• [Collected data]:
---

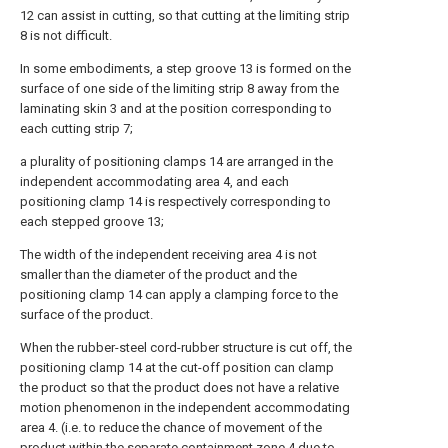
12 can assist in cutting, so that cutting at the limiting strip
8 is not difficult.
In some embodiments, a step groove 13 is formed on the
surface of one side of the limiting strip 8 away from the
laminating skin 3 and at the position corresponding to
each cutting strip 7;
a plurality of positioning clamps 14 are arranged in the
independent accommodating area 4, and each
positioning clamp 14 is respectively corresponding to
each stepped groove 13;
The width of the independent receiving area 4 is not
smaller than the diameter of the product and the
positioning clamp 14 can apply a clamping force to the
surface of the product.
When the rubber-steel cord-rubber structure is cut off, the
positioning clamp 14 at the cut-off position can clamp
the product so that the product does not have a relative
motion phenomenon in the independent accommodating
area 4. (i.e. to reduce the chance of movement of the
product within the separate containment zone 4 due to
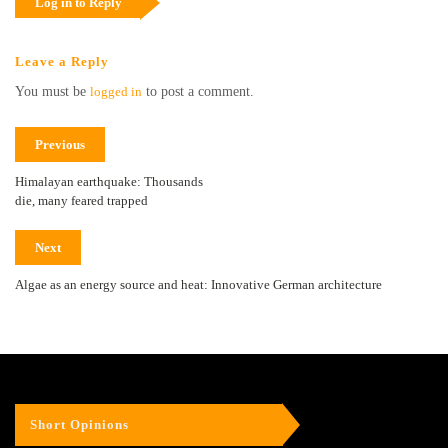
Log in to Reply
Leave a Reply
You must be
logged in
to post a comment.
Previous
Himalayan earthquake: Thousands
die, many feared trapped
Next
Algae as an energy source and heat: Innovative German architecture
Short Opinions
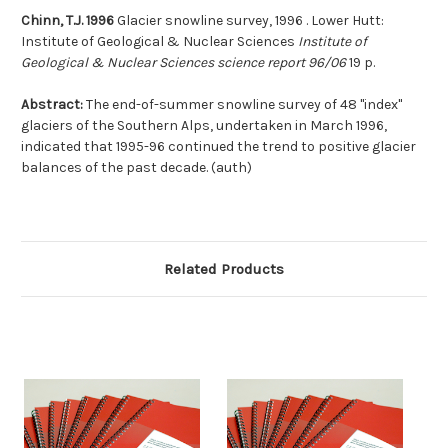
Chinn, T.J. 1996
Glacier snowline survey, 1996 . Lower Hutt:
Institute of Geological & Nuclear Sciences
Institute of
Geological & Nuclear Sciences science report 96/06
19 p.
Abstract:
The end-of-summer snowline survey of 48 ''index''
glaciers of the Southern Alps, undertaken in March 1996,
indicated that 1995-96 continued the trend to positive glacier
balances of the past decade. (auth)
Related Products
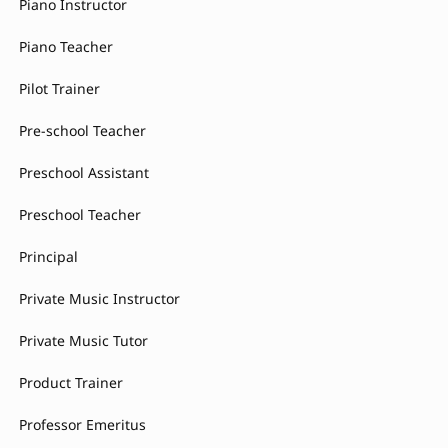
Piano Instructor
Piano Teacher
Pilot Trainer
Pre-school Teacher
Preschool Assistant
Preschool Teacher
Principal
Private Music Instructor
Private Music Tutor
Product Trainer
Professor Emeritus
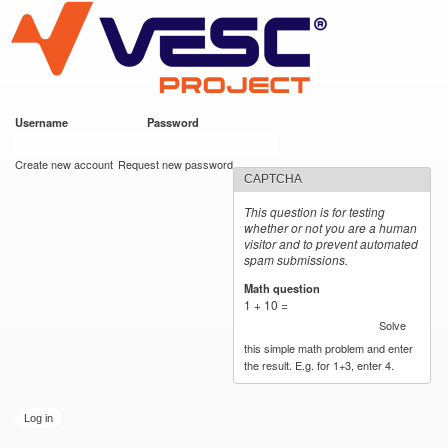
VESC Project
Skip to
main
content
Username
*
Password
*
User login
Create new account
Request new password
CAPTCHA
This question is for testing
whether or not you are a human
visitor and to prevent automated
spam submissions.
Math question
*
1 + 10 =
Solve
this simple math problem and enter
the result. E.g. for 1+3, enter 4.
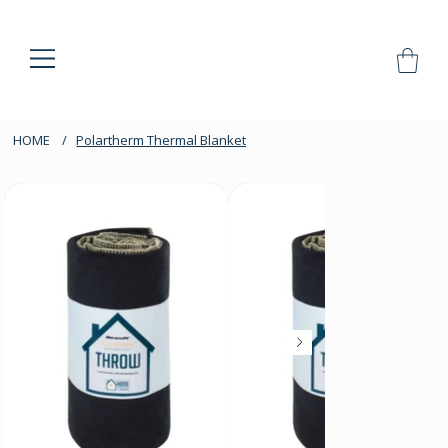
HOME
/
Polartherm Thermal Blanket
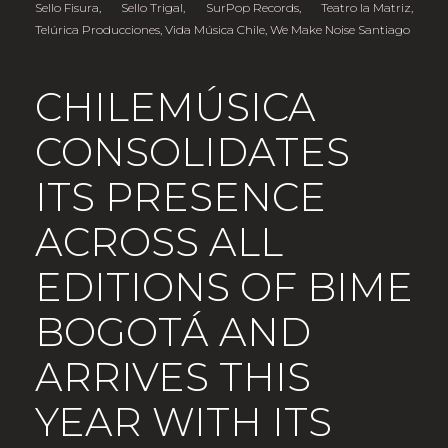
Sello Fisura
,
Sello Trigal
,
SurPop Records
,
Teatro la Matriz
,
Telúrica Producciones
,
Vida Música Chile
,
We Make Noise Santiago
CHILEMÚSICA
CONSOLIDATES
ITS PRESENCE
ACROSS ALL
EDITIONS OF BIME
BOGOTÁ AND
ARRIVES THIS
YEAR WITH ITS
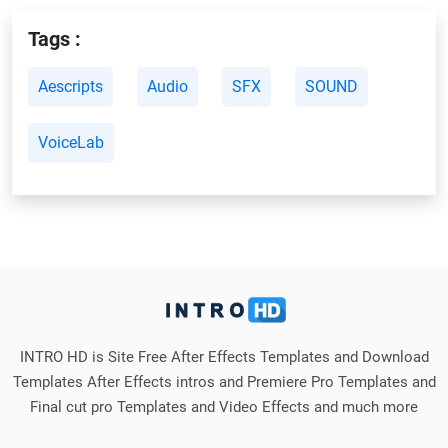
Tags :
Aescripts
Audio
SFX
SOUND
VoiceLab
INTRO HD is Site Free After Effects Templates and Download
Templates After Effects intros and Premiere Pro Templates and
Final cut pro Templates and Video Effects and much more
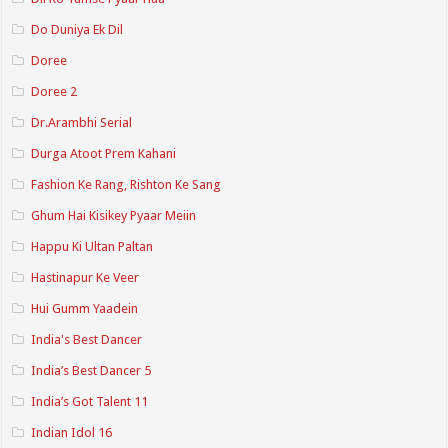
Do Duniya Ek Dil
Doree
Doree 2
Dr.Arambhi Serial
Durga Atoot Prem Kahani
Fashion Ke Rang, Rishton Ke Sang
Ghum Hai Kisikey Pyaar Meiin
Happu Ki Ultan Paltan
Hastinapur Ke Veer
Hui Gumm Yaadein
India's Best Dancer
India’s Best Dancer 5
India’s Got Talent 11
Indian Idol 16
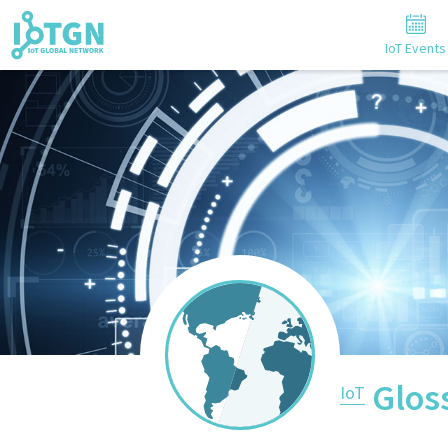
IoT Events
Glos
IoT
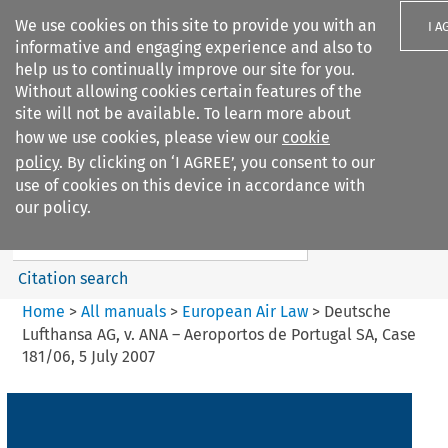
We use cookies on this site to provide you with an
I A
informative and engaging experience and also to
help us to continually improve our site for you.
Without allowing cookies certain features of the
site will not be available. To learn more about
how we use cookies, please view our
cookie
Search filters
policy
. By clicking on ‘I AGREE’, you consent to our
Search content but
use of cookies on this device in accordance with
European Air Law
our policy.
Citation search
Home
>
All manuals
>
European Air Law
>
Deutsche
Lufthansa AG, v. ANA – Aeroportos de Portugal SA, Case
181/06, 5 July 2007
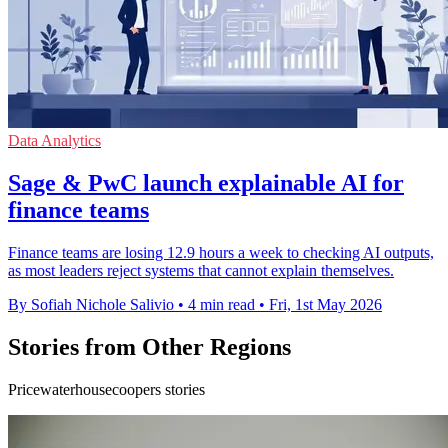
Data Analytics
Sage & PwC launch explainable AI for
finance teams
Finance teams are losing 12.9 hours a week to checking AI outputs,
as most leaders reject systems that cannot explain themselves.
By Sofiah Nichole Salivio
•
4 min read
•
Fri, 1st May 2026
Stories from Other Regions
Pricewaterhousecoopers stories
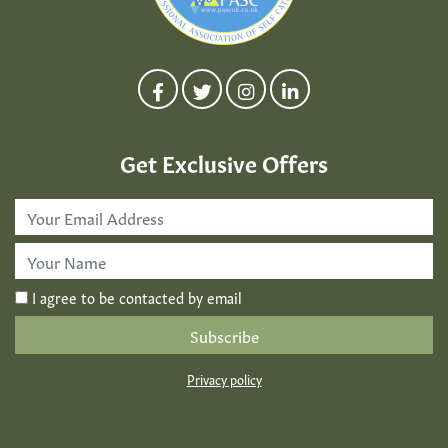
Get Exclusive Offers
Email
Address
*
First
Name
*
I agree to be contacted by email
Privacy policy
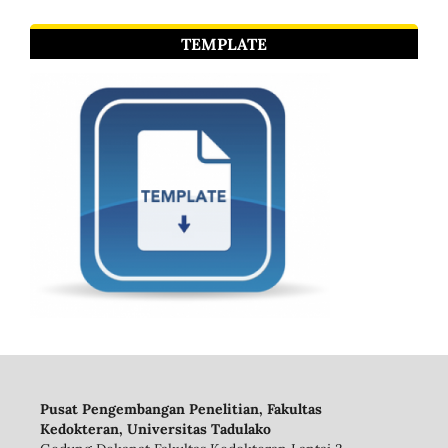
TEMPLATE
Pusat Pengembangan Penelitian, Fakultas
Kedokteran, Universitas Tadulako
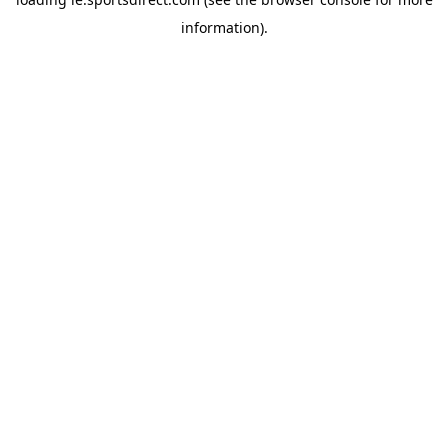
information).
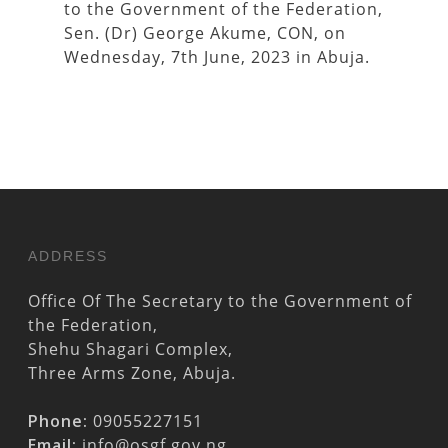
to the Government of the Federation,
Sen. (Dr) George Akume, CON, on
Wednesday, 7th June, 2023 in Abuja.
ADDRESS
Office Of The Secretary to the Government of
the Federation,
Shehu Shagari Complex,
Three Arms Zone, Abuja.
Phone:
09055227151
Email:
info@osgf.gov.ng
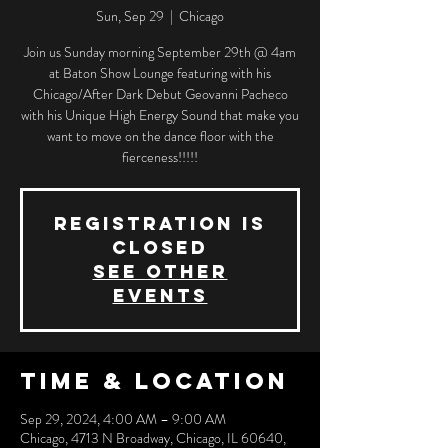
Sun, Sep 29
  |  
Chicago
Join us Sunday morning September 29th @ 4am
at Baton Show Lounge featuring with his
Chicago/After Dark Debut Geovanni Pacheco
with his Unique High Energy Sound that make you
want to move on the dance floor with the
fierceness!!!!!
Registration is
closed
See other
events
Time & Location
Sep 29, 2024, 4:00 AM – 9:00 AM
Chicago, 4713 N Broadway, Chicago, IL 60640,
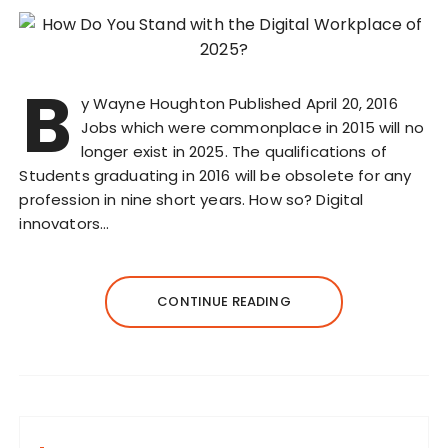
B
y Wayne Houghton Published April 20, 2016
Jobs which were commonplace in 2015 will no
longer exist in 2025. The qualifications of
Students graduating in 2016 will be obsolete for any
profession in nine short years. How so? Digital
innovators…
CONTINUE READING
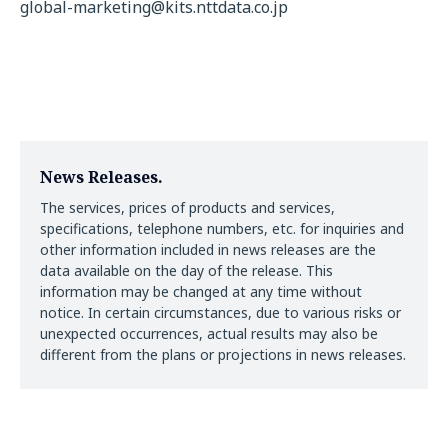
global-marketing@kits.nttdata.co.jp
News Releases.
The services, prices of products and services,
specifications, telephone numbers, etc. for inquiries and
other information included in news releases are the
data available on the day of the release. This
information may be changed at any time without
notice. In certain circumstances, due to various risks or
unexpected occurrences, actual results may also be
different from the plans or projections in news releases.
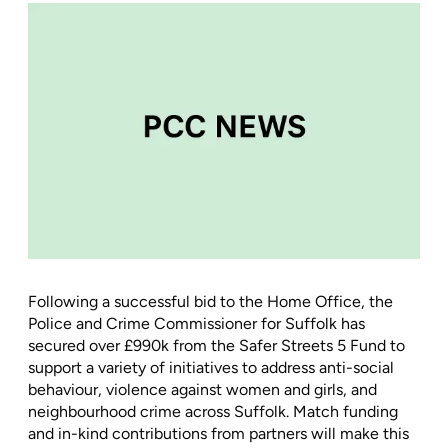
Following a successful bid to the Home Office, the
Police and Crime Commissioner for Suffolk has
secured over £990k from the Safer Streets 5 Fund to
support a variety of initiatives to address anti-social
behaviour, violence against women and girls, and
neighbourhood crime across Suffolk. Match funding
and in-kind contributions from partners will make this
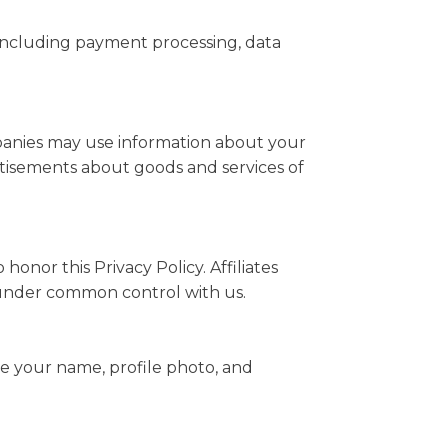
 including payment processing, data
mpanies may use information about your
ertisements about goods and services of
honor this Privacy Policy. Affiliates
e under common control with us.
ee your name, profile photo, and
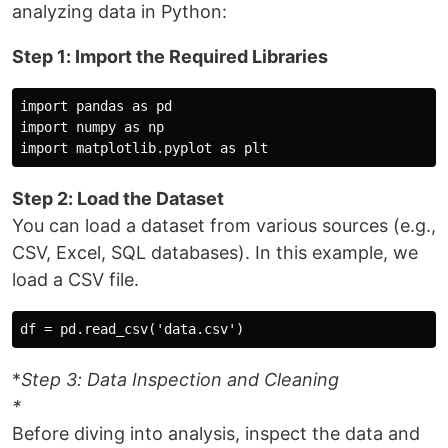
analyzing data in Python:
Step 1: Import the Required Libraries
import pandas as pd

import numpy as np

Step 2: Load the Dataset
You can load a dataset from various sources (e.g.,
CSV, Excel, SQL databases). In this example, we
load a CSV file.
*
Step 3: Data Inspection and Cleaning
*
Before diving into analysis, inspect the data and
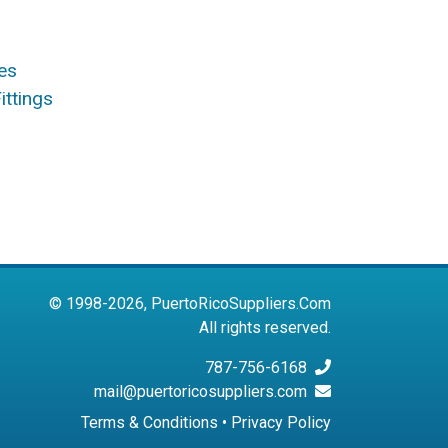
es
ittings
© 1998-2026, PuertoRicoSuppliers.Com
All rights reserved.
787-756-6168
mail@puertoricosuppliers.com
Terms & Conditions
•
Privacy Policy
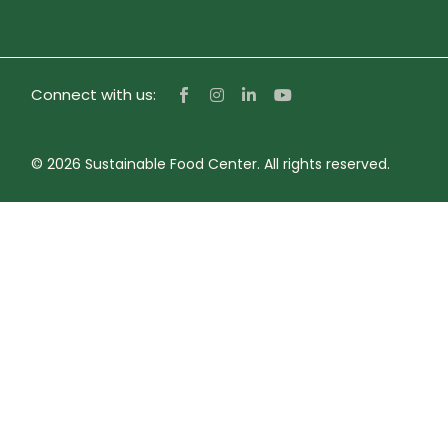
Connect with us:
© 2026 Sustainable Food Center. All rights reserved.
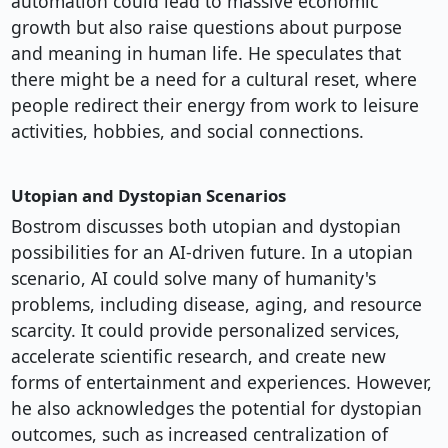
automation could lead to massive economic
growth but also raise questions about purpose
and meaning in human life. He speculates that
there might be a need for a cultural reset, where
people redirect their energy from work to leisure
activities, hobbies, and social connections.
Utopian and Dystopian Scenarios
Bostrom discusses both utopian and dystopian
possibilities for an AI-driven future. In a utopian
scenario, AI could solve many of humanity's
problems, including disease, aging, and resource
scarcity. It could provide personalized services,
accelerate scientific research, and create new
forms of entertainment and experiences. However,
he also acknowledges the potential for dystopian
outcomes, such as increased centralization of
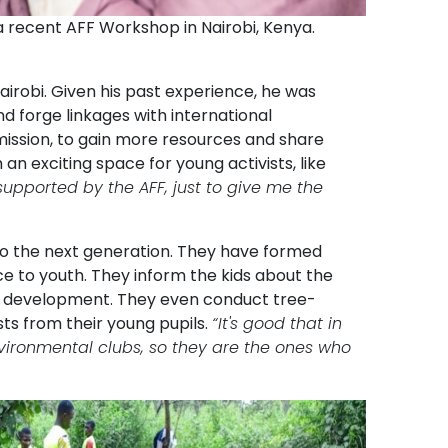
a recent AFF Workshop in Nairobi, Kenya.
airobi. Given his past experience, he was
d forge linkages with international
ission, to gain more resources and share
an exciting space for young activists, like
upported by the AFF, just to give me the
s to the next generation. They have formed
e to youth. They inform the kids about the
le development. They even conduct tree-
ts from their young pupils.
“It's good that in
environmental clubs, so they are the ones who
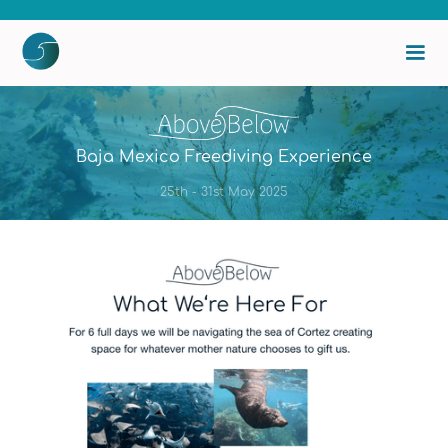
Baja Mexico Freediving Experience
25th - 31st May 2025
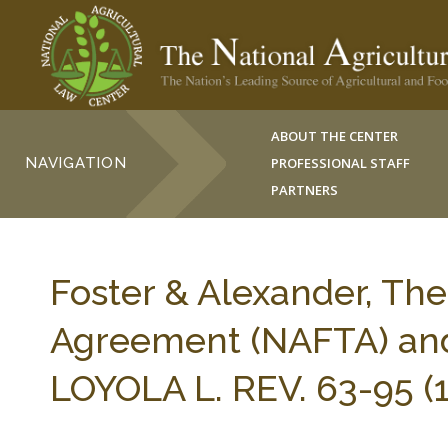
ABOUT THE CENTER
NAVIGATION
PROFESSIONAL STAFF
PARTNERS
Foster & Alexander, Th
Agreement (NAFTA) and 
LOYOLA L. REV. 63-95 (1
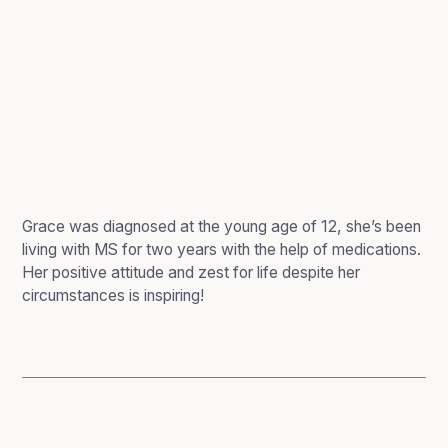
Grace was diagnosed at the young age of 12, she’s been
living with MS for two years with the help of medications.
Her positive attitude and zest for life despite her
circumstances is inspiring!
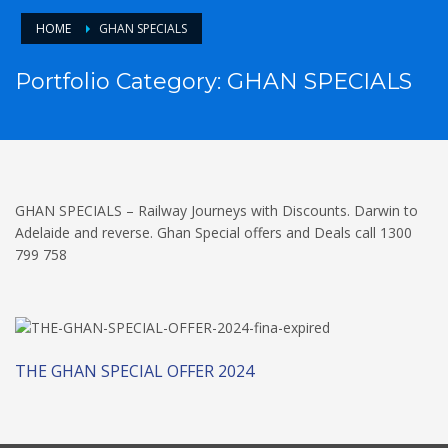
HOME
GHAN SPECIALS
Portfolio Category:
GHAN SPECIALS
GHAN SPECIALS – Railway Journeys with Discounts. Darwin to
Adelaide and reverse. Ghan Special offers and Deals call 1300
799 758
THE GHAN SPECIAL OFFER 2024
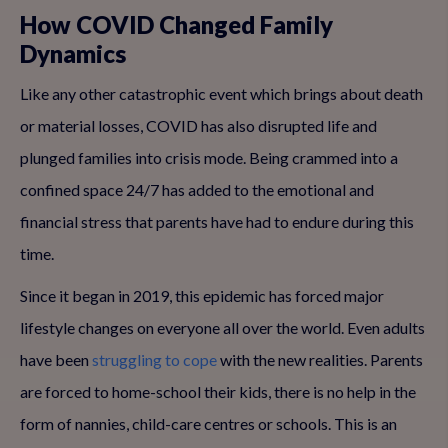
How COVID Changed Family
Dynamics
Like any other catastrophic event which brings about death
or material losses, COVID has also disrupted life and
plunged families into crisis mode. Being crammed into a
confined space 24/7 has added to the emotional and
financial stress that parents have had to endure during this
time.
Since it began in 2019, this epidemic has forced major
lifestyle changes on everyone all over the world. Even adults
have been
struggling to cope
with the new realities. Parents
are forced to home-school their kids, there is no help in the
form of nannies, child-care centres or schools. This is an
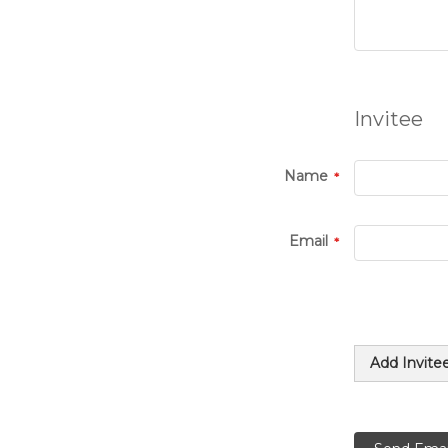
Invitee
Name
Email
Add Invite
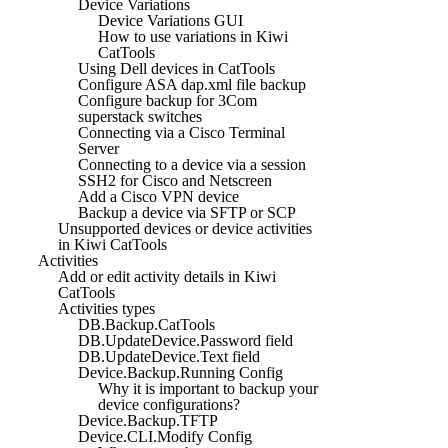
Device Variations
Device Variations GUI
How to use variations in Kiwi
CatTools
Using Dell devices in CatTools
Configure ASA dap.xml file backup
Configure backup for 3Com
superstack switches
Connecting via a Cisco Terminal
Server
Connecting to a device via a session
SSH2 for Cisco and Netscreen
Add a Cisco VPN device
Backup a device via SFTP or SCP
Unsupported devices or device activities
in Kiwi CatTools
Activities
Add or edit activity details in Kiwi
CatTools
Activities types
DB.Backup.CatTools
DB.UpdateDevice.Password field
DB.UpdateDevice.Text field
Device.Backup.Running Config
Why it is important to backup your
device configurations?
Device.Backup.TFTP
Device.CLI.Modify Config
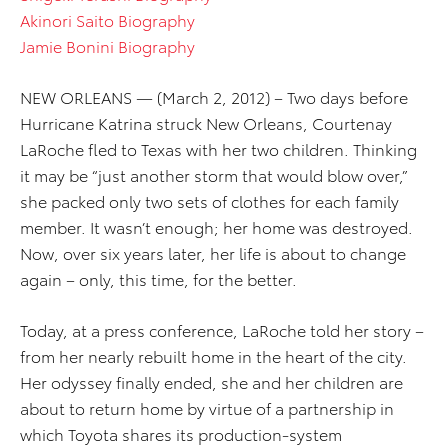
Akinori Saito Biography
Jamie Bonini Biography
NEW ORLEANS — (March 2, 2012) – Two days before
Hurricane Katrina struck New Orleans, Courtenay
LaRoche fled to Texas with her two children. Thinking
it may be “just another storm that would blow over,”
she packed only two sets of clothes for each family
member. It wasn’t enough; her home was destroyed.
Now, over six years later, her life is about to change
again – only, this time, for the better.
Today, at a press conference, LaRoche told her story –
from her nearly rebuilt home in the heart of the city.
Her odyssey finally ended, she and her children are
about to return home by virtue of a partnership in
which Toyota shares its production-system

---

Please state how many lines in the entries include the string "After", giving no more than the number.

• [REPLY TO THE EXERCISE]:
3